Corporate Value Creation, Sustainability and Social Welfare
The issues of Corporate Social Responsibility (CSR), Socially Responsible Investment (SRI), and Sustainability are at the forefront of the challenges corporations, investors and government are facing. To a large extent, the need for CSR arises from the existence of externalities to the firm productive activities. We first examine the problem of externalities and review the market, non-market and ethics based solutions proposed in the literature. We use this framework to provide a solid economic foundation to the conditions under which the objective of the firm should be shareholder value maximization, and the conditions under which it should be replaced by either shareholder welfare maximization or stakeholder welfare maximization. We then develop the practical steps firms need to undertake to incorporate sustainability in their investment decisions and operations management. We investigate in detail the alternative institutional mechanisms open to shareholders and institutional investors to effect CSR and sustainability focused management practices. We examine alternative ways through which finance innovations can help achieve individual returns and benefits, economic development and social impact. We review the empirical evidence on the different solutions to the externalities problem on value creation and firm performance. Of particular interest is the link (or lack thereof) between CSR and firm economic performance as well as CSR and firm value.
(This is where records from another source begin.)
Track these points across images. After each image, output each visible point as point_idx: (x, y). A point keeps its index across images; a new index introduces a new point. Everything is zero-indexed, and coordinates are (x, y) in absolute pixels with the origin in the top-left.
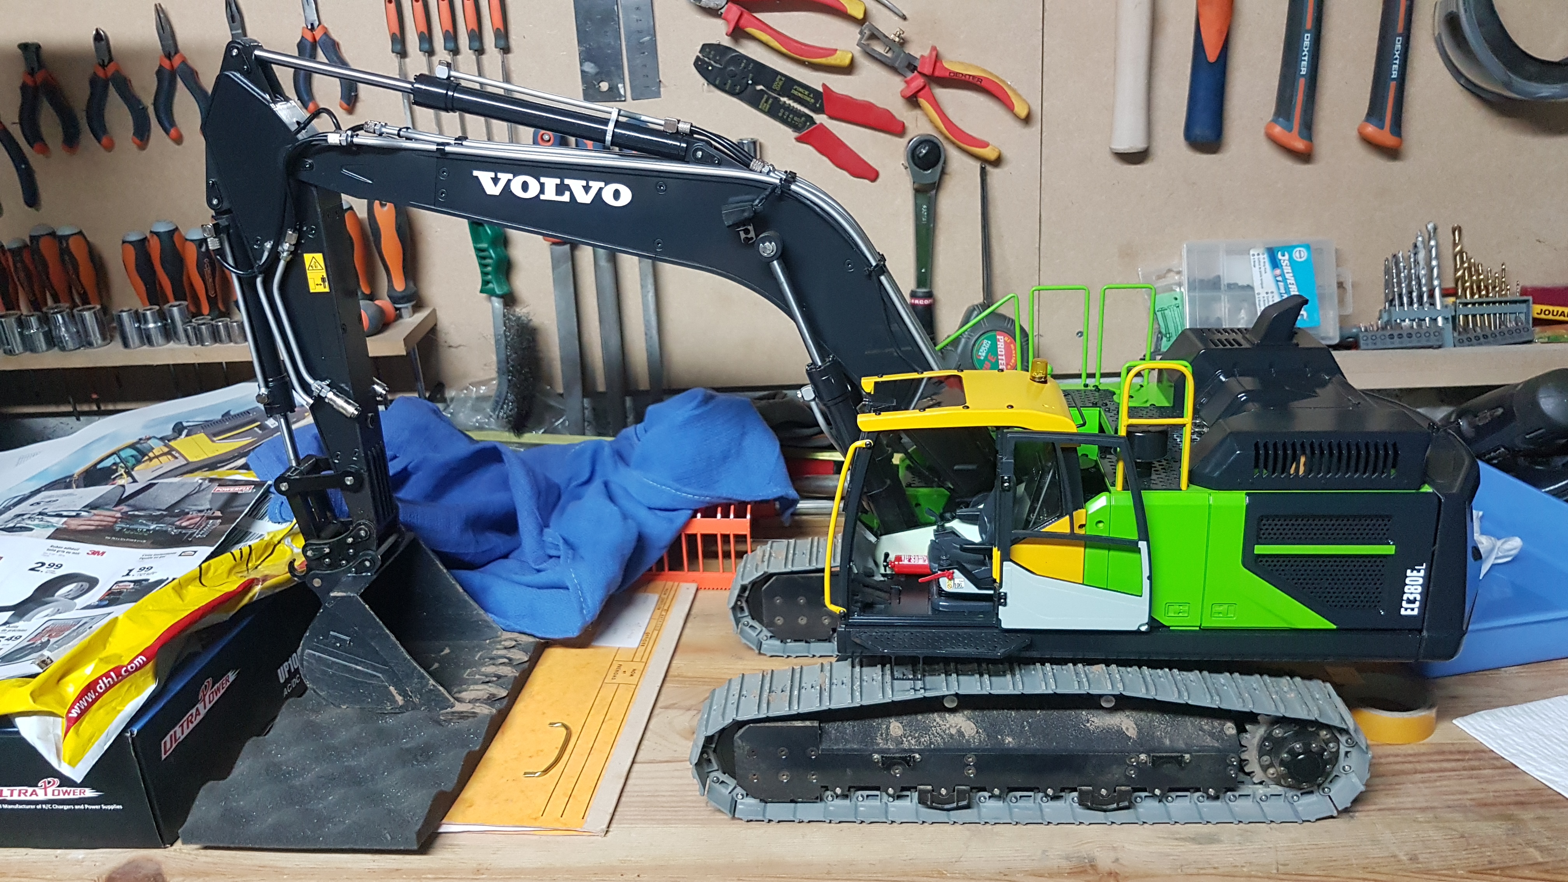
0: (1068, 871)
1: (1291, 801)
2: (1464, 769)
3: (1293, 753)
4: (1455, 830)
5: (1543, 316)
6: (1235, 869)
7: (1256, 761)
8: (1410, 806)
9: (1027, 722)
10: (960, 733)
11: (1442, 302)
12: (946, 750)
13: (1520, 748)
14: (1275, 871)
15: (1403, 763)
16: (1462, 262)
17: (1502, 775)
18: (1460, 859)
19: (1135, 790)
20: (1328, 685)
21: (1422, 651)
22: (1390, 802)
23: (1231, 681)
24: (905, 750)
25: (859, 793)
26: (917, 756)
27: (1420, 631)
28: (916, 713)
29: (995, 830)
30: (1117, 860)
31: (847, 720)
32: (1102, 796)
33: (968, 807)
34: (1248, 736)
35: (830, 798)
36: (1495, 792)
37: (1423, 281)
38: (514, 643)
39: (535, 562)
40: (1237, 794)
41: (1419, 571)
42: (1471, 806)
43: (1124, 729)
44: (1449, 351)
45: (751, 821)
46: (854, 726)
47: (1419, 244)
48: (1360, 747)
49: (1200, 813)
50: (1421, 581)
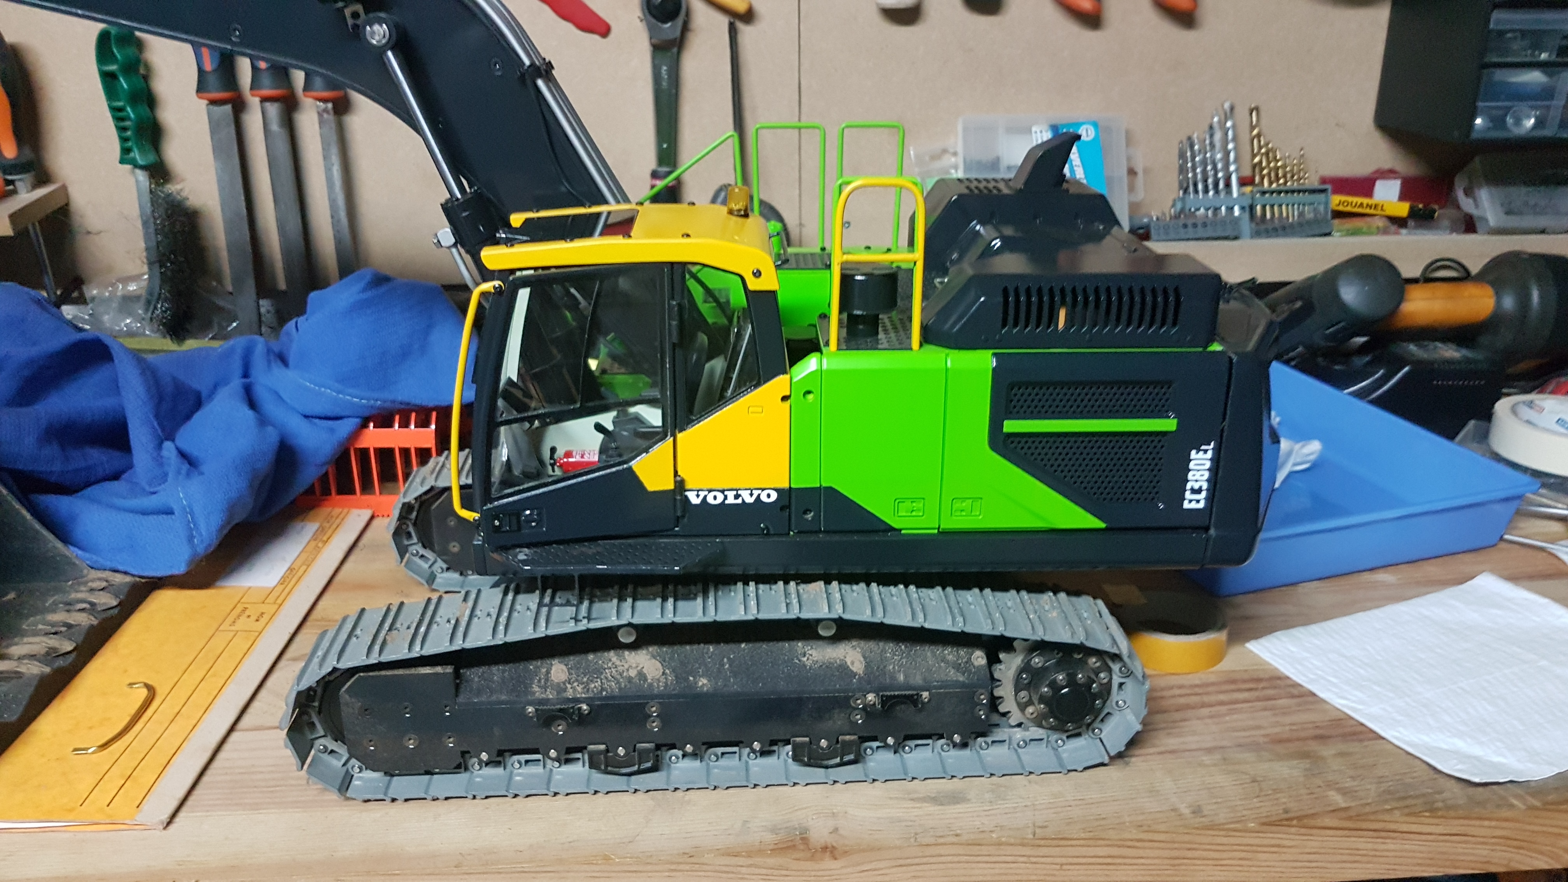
0: (771, 847)
1: (1055, 746)
2: (1258, 699)
3: (1053, 685)
4: (1246, 774)
5: (1341, 208)
6: (982, 836)
7: (1013, 698)
8: (1194, 746)
9: (729, 659)
10: (641, 675)
11: (1239, 191)
12: (621, 698)
13: (1320, 673)
14: (1031, 836)
15: (1188, 695)
16: (1260, 148)
17: (1299, 705)
18: (1251, 809)
19: (864, 739)
20: (1100, 602)
21: (1209, 553)
22: (1172, 742)
23: (979, 598)
24: (569, 700)
25: (516, 758)
26: (585, 707)
27: (1207, 529)
28: (586, 651)
29: (687, 798)
30: (836, 830)
31: (496, 663)
32: (822, 748)
33: (655, 769)
34: (1002, 667)
35: (477, 767)
36: (1291, 724)
37: (1220, 166)
38: (104, 584)
39: (150, 485)
40: (989, 740)
41: (1206, 451)
42: (1265, 743)
43: (849, 663)
44: (1247, 243)
45: (369, 801)
46: (504, 671)
47: (1216, 125)
48: (1136, 678)
49: (944, 767)
50: (1208, 464)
We analyze the role of fiduciary duty in helping align board and manager behavior to shareholders priorities.
- Economic analysis of externalities: market vs non market solutions and the role of ethics: Meade, Coase and Arrow
- Shareholder value maximization vs shareholders welfare maximization – From Friedman and Jensen to Hart and Zingales.
- Corporate Social Responsibility, Governance and Firm Economic Performance and Value.
- ESG and firm operating performance & downside risk
- ESG and equity and bond value & returns
- Sustainability focused corporate investment and operating management
- Identification of the firms’ areas of operations that create or destroy value, in financial, environmental and social terms, using of the main sustainability frameworks to measure impact.
- Materiality analysis: which social and environmental dimension really matter for the firm’s operations
- Investment and operation action plan.
- Tools for engagement: institutional mechanisms for shareholder actions to enhance corporate sustainability focus
- UN Principles of Responsible Investing (UNPRI) and UN Sustainable goals.
- Institutional Investors and Socially Responsible Investing
- Ethics, Fiduciary duty and social responsibility
- Alternative finance mechanism to sustain for profit economic activity with benefits to the individuals and social impact.